Später wurde dies zu einer Freizeitbeschäftigung der amerikanischen Cowboys, die sich auf längeren Viehtrieben die freie Zeit damit vertrieben, Hufeisen auf ein bestimmtes Ziel zu werfen. Da es auf diesen Viehtrieben immer wieder zum Verlust von Hufeisen kam hatten die Cowboys immer genügend Ersatz dabei. Es wurde zu diesem Zweck eine kleine Erhebung aufgeschüttet und in dessen mitte ein Holzpfahl in die Erde gesteckt.

Da die Hufeisen durch ihre Form und ihr Gewicht eine beständige Flugbahn und Treffermöglichkeit aufwiesen eigneten sie sich dadurch hervorragend für diesen Freizeitbeschäftigung. Es wurde häufig auf einem lehmigen oder auch sandigen Untergrund geworfen, da die Hufeisen dort liegenblieben wo sie landeten. Das Hufeisenwerfen wurde hier in Deutschland erst vor ca. 20 Jahren durch die Country und Western Fans bekannt und findet auch hier immer mehr Anhänger und Begeisterte. Heute werden allerdings spezielle Bahnen ( Courts ) dafür angefertigt, auf denen das Spiel  gespielt wird. Wie in jeder Sportart, hat sich auch im Hufeisenwerfen eine Entwicklung vollzogen und einiges in Form und Gewicht des Wurfgerätes getan. Die Eisen gleichen den ehemaligen Vorbildern nur noch annähernd in der Form.
Größe, spezielle Haken und griffige Auswölbungen haben ein vollkommen neues, etwa 1100 g schweres Sportgerät entstehen lassen, mit dem man exakte Ergebnisse erziehlen kann.

Mittlerweile gibt es auch in Deutschland diverse Turniere und Landesmeisterschaften, bei denen man sich für die Deutsche Meisterschaft im Hufeisenwerfen qualifizieren kann.

Es gibt allerdings ein paar Unterschiede zwischen den Spielweisen in Amerika und Deutschland. In Amerika spielt jeder Werfer für sich, in dem er 100 Hufeisen nacheinander auf das Ziel in 11,27 m Entfernung wirft.
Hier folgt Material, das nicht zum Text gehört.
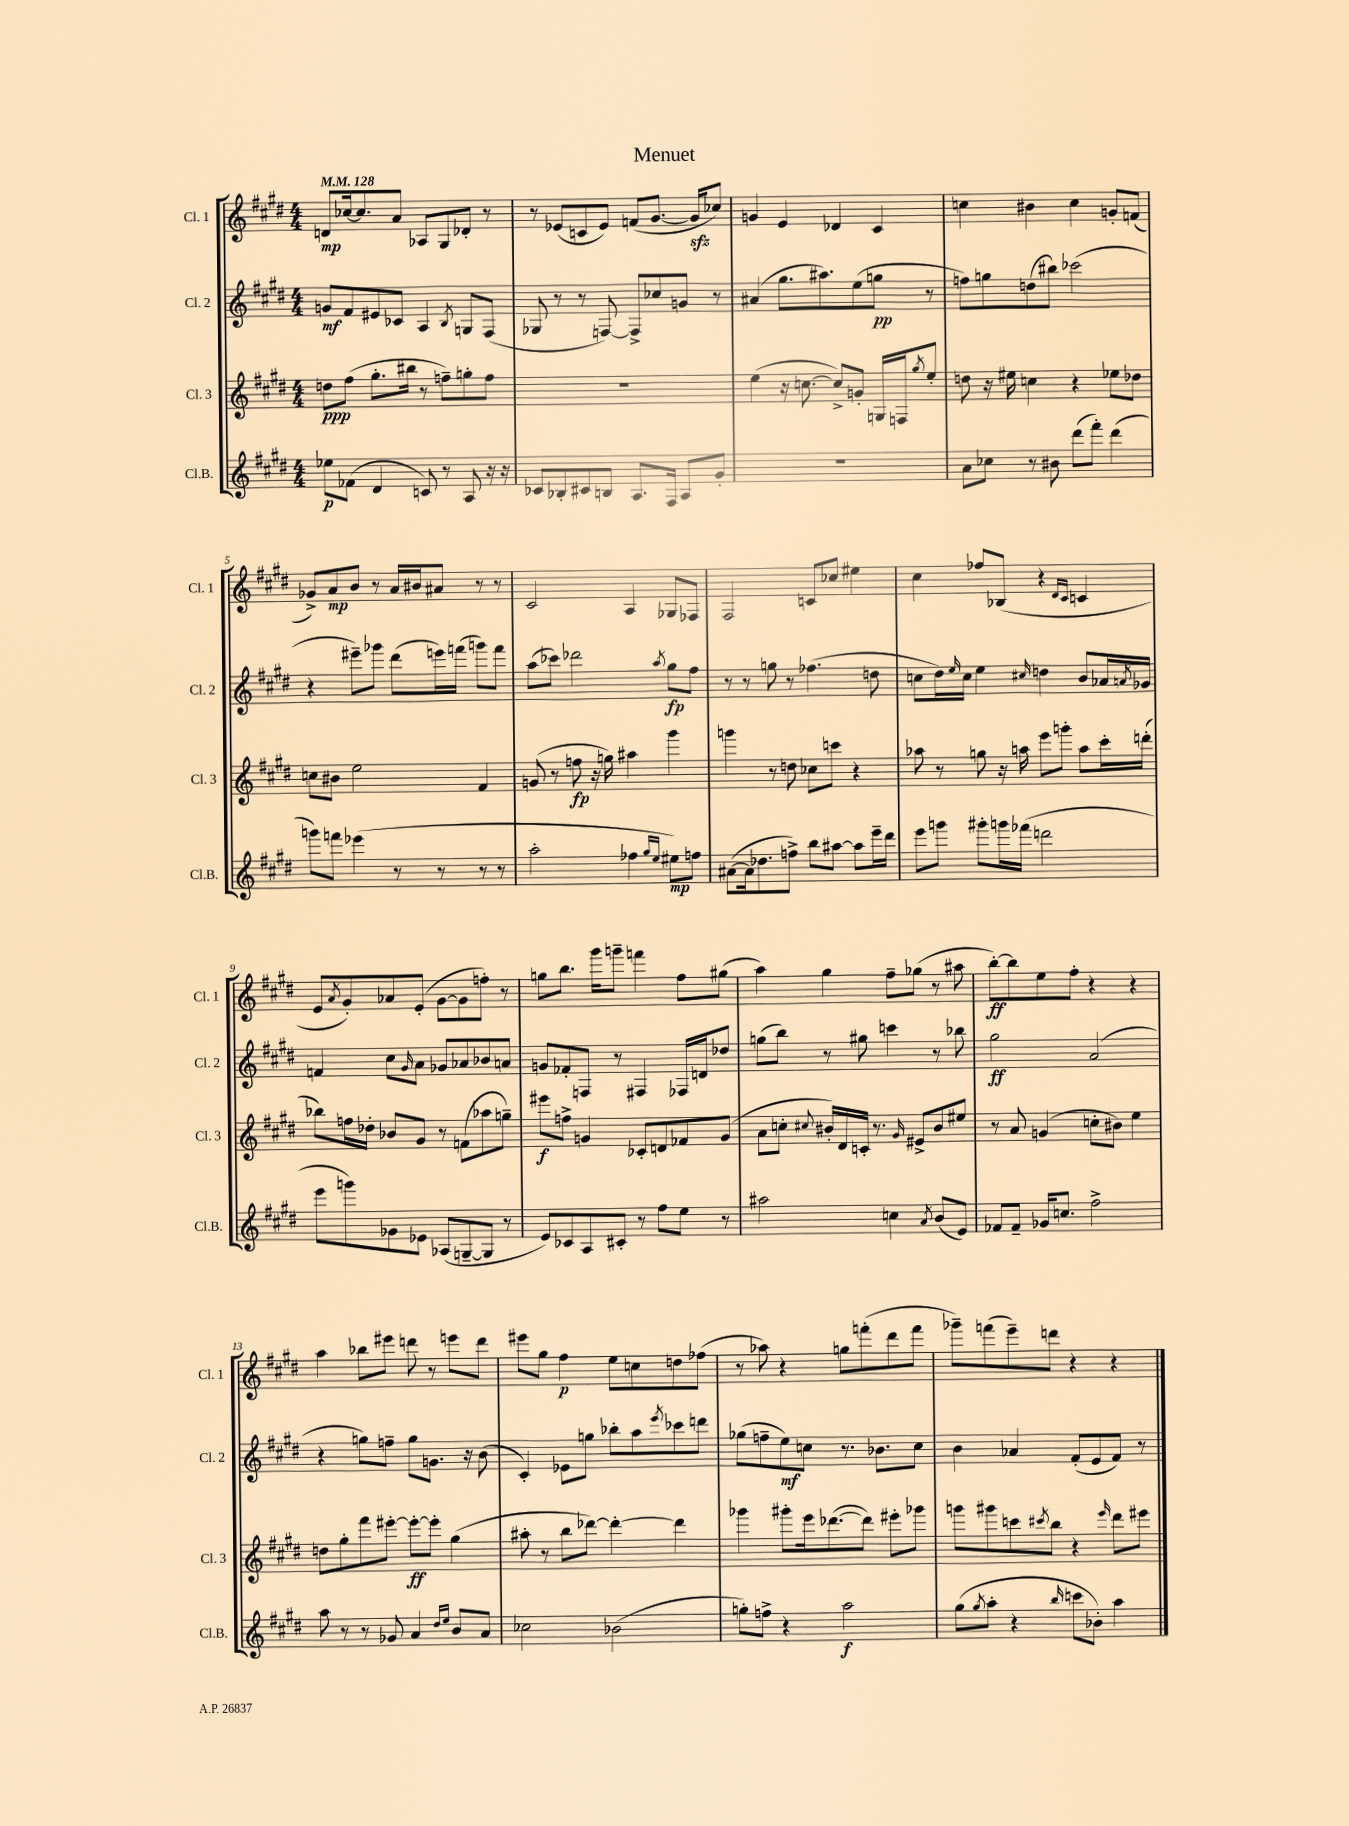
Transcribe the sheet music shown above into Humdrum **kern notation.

**kern	**kern	**kern	**kern
*staff4	*staff3	*staff2	*staff1
*clefG2	*clefG2	*clefG2	*clefG2
*k[f#c#g#d#]	*k[f#c#g#d#]	*k[f#c#g#d#]	*k[f#c#g#d#]
*M4/4	*M4/4	*M4/4	*M4/4
*MM128	*MM128	*MM128	*MM128
8ee-\L	8dd\L	8g/L	8d/L
(8f-\J	(8ff#\J	8f#/	[16cc-/k
.	.	.	8.cc-/]
4d#/	8.gg#'\L	8e#/	.
.	.	8c-/J	8a/J
.	16bb#\Jk	.	.
8c/)	8r	4A/	8A-/L
8r	8ff~\L)	.	8G#/
.	.	8qB/	.
8A/	8gg'\	8G/L	8d-'/J
16r	8ff\J	(8F#/J	8r
16r	.	.	.
=	=	=	=
8c-/L	1r	8G-/	8r
8B-'/	.	8r	(8e-/L
8c#/	.	8r	8c/
8B/J	.	[8F/)	8e-/J)
8.A/L	.	8F^/]L	(8f/L
.	.	8cc-/	[8.g#/J
16F#/Jk	.	.	.
8A/L	.	8g/J	.
.	.	.	16g#/]LK
8g#'/J	.	8r	8cc-/J)
=	=	=	=
1r	(4ee\	(4a#/	4g/
.	16r	8.gg#\L	4e/
.	[8.cc\	.	.
.	.	8.aa#\)	.
.	8cc^/]L)	.	4d-/
.	8g'/J	(8ee\	.
.	16G/LL	8gg\J	4c#/
.	16F/J	.	.
.	8qgg#/	.	.
.	8ee'/J	8r	.
=	=	=	=
8a\L	8dd\	8ff\L)	4cc\
8cc-\J	16r	8gg\	.
.	16ee#\	.	.
8r	4cc\	(8dd\	4b#\
8b#\	.	8bb#\J)	.
(8ddd#\L	4r	(2ccc-\	4cc\
8fff#'\J)	.	.	.
(4ddd#\	8ee-\L	.	8g'/L
.	8dd-\J	.	(8f/J
=	=	=	=
8ggg\L)	8cc\L	4r	8g-^/L)
8fff\J	8b#\J	.	8a/
(4eee-\	2ee\	8eee#~\L)	8b/J
.	.	8ggg-\J	8r
8r	.	(8ddd#\L	16a/LL
.	.	.	16b#/J
8r	.	16eee\L)	8a#/J
.	.	(16fff\JJ	.
8r	4f#/	8ggg\L)	8r
8r	.	8fff\J	8r
=	=	=	=
2aa'\	(8g/	(8aa\L	2c#/
.	8r	8ccc-\J)	.
.	8ff\	2ddd-\	.
.	16r	.	.
.	16gg\)	.	.
4ff-\	4aa#\	.	4A/
16qqgg#/LL	.	.	.
16qqee/JJ	.	8qaa/	.
8ee#\L)	4ggg#\	8gg#\L	8G-/L
8ff\J	.	8ff#\J	8F-/J
=	=	=	=
([8a#\L	4ggg\	8r	2F#/
16a#\]k	.	8r	.
8.dd-\	.	.	.
.	8r	8gg\	.
8ff^\J)	8dd\	8r	.
8bb\L	8cc-\L	(4.ff-\	8c/L
[8aa#\J	8ccc\J	.	8cc-/J
8aa#\]L	4r	.	4ee#\
16eee~\L	.	8dd\	.
16ddd#\JJ	.	.	.
=	=	=	=
8eee\L	8aa-\	8cc\L	4cc#\
8ggg\J	8r	16dd#\L)	.
.	.	16qqee/	.
.	.	16cc\JJ	.
8ggg#'\L	8gg\	4ee\	8ff-/L
16ggg\L	16r	.	(8B-/J
(16fff-\JJ	16aa\	.	.
.	.	16qqcc#/	.
2ddd\	8eee\L	4dd\	4r
.	8ggg'\J	.	.
.	.	.	16qqd#/LL
.	.	.	16qqc#/JJ
.	8aa\L	8b/L	4c/
.	16ccc#'\L	16a-/L	.
.	.	8qa/	.
.	(16ddd'\JJ	16g-/JJ	.
=	=	=	=
8eee\L	8bb-\L)	4f/	8e/L
.	.	.	8qa/
8ggg\)	16ff\L	.	8g#'/)
.	16dd-'\JJ	.	.
8g-\	8b-/L	8cc#\L	8a-/
.	.	16qqg#/	.
8e-\J	8g#/J	8a\J	(8e'/J
(8A-/L	8r	8g-/L	[8g#\L
[8G~/	(8f\L	8a-/	8g#\]
8G/]J	8aa-\	8b-/	8ff'\J)
8r	8gg~\J)	8a/J	8r
=	=	=	=
8e/L)	8eee#\L	8g/L	8gg\L
8c-/	8ff^\J	8f-'/	8.bb\J
8A/	4g/	8F/J	.
.	.	.	16ggg#\LK
8c#'/J	.	8r	8ggg~\J
8r	8c-'/L	4F#/	4fff\
8ff#\L	8d/	.	.
8ee\J	8f-/	16F-/LL	8ff#\L
.	.	16d/J	.
8r	(8g/J	8dd-/J	(8gg#\J
=	=	=	=
2aa#\	8a\L	(8gg\L	4aa\)
.	8cc'\J	8bb\J)	.
.	8qqcc#/	.	.
.	16b#'/LL)	8r	4gg#\
.	16d#/	.	.
.	16c'/JJ	8gg#\	.
.	8.r	.	.
4cc\	.	4ccc\	8ff#~\L
.	16qqg#/	.	.
.	8e#^/L	.	(8gg-\J
8qa/	.	.	.
(8b/L	8b#/	8r	8r
8e/J)	8ee#/J	8bb-\	8aa#\
=	=	=	=
8f-/L	8r	2gg#\	[8bb'\L)
8f-~/J	8a/	.	8bb\]
16g-/LK	(4g/	.	8ee\
8.cc/J	.	.	.
.	.	.	8ff#'\J
2ff#^\	8cc'\L	(2a/	4r
.	8b#\J)	.	.
.	4ee\	.	4r
=	=	=	=
8aa\	8dd\L	4r	4aa\
8r	8gg#'\	.	.
8r	8fff#\	8gg\L)	8bb-\L
8g-/	[8eee#'\J	8ff~\J	8eee#\J
4a/	8eee#'\_L	8gg\L	8ddd\
.	8eee#'\]J	8.g\J	8r
16qqdd#/LL	.	.	.
16qqee/JJ	.	.	.
8b/L	(4gg#\	.	8eee\L
.	.	16r	.
8a/J	.	(8b\	8ddd\J
=	=	=	=
2cc-\	8aa#'\	4c#'/)	8eee#\L
.	8r	.	8gg#\J
.	8bb\L	8e-\L	4ff#\
.	[8ddd-\J)	8gg\J	.
(2b-\	4ddd-'\_	8bb-'\L	8ee\L
.	.	8aa\	8cc\
.	.	8qeee/	.
.	4ddd-\]	8ccc-\	8dd\
.	.	8ddd\J	(8ff-\J
=	=	=	=
8gg'\L)	4ggg-\	(8gg-\L	8r
8ff^\J	.	8ff~\	8aa-\)
4r	8ggg#'\L	8ee\)	4r
.	16eee\k	8cc\J	.
.	([8.ddd-\	.	.
2aa\	.	8.r	8gg\L
.	8ddd-\]J)	.	(8fff'\
.	.	8.b-\L	.
.	8eee#'\L	.	8ddd#\
.	8ggg-\J	8cc\J	8fff\J
=	=	=	=
(8gg#\L	8ggg\L	4b\	8ggg-~\L)
8qgg#/	.	.	.
8aa'\J	8ggg#\	.	(8fff\
4r	8ccc\	4a-/	8eee~\)
.	8qccc#/	.	.
.	8bb\J	.	8ddd\J
16qqbb/	.	.	.
8ccc\L	4r	(8f#'/L	4r
8b-'\J)	.	8e/	.
.	16qqeee/	.	.
4aa\	8ddd#\L	8f#/J)	4r
.	8eee#\J	8r	.
==	==	==	==
*-	*-	*-	*-
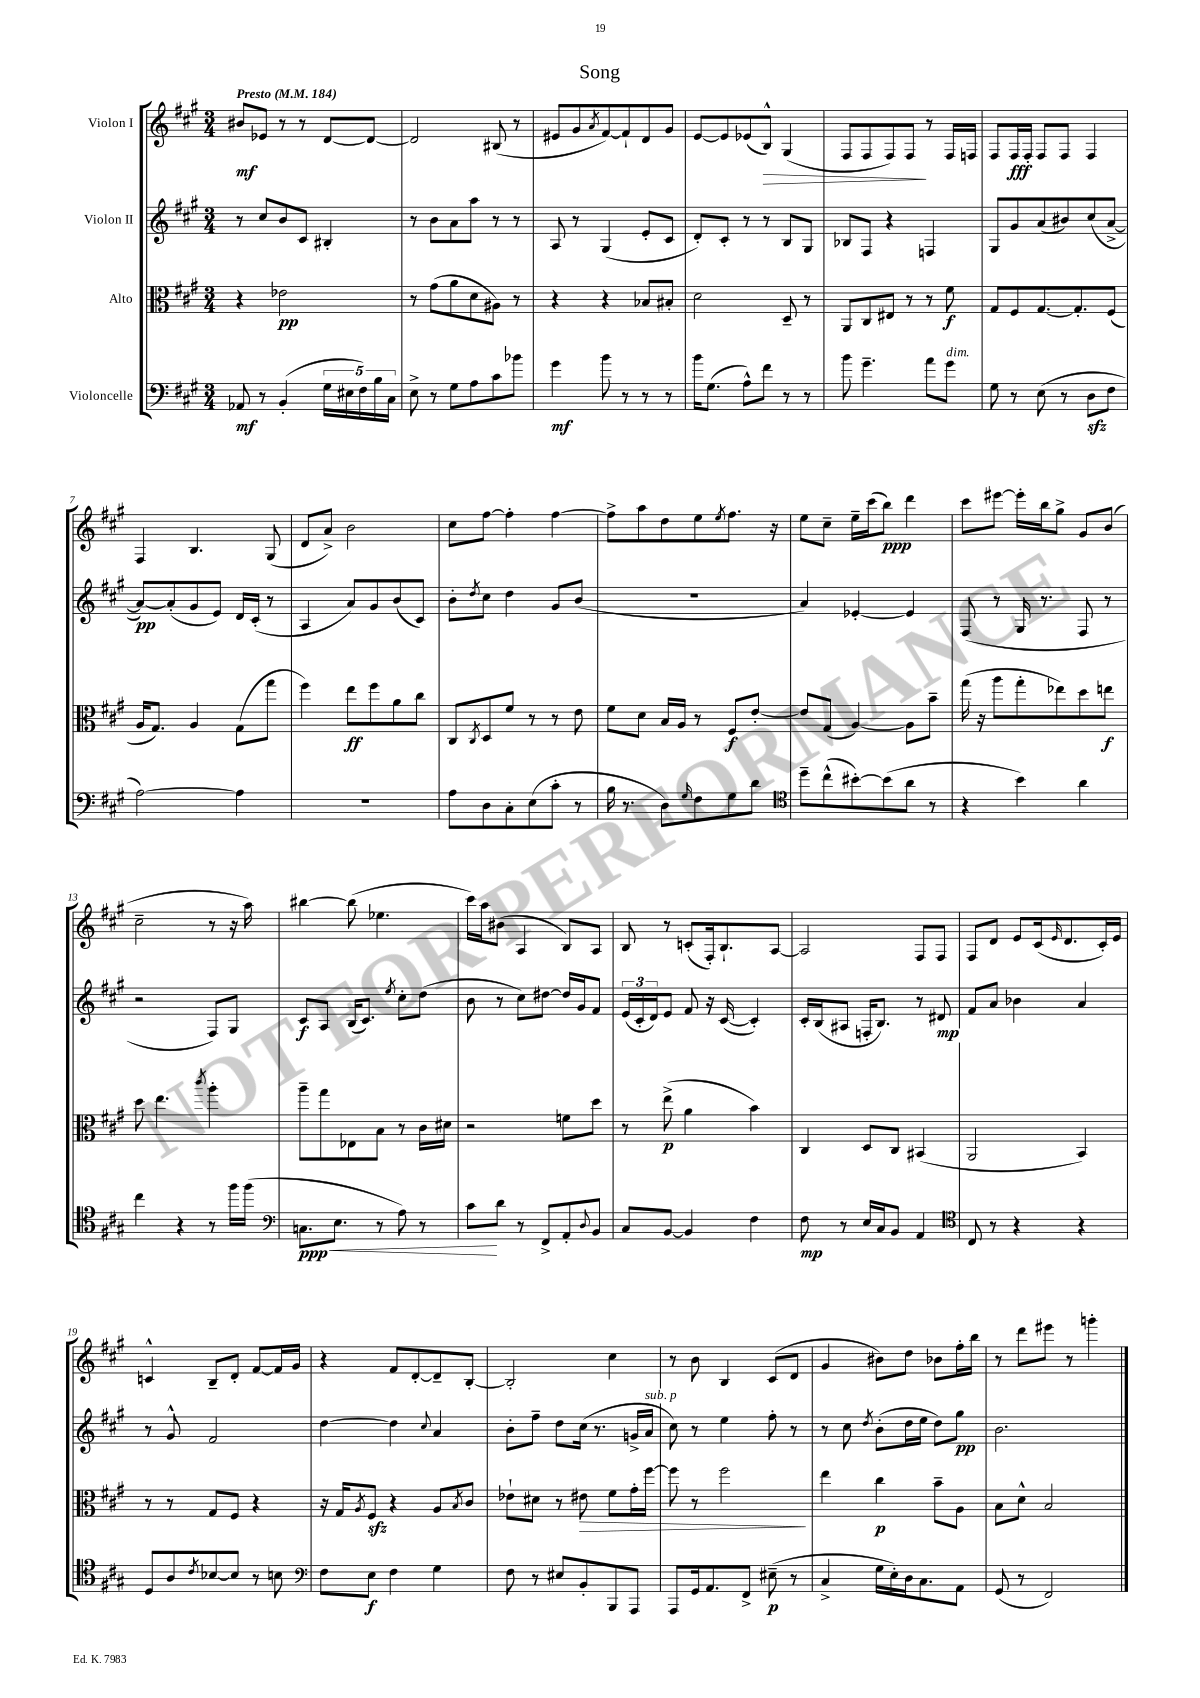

Die erziehlten Punkte werden addiert und der Spieler mit der höchsten Punktzahl hat gewonnen. In Deutschland wird die American Disziplin mit nur 8 Hufeisen und nach dem Sudden Death Prinzip auf 8 Durchgänge gespielt. Das heißt, das immer zwei Spieler auf dem Spielfeld stehen und gegeneinander immer nur abwechselnd 2 Hufeisen werfen. Der Spieler der die höhere Punktzahl am Ende des Spiels erreicht hat ist eine Runde weiter, derjenige der verloren hat ist aus dem Spiel ausgeschieden. Dies geht solange, bis der Sieger ermittelt wurde. Zusätzlich gibt es in Deutschland noch die German Disziplin, bei der jeder Spieler für sich Punkte machen kann, indem er insgesamt 36 Hufeisen auf sechs Durchgänge wirft. Nach jedem Durchgang werden Die Punktestände notiert und am Ende des sechsten Durchgangs werden alle Ergebnisse der einzelnen Durchgänge miteinander zu einem Gesamtergebnis addiert. Der Werfer mit der höchsten Punktzahl gewinnt das Spiel.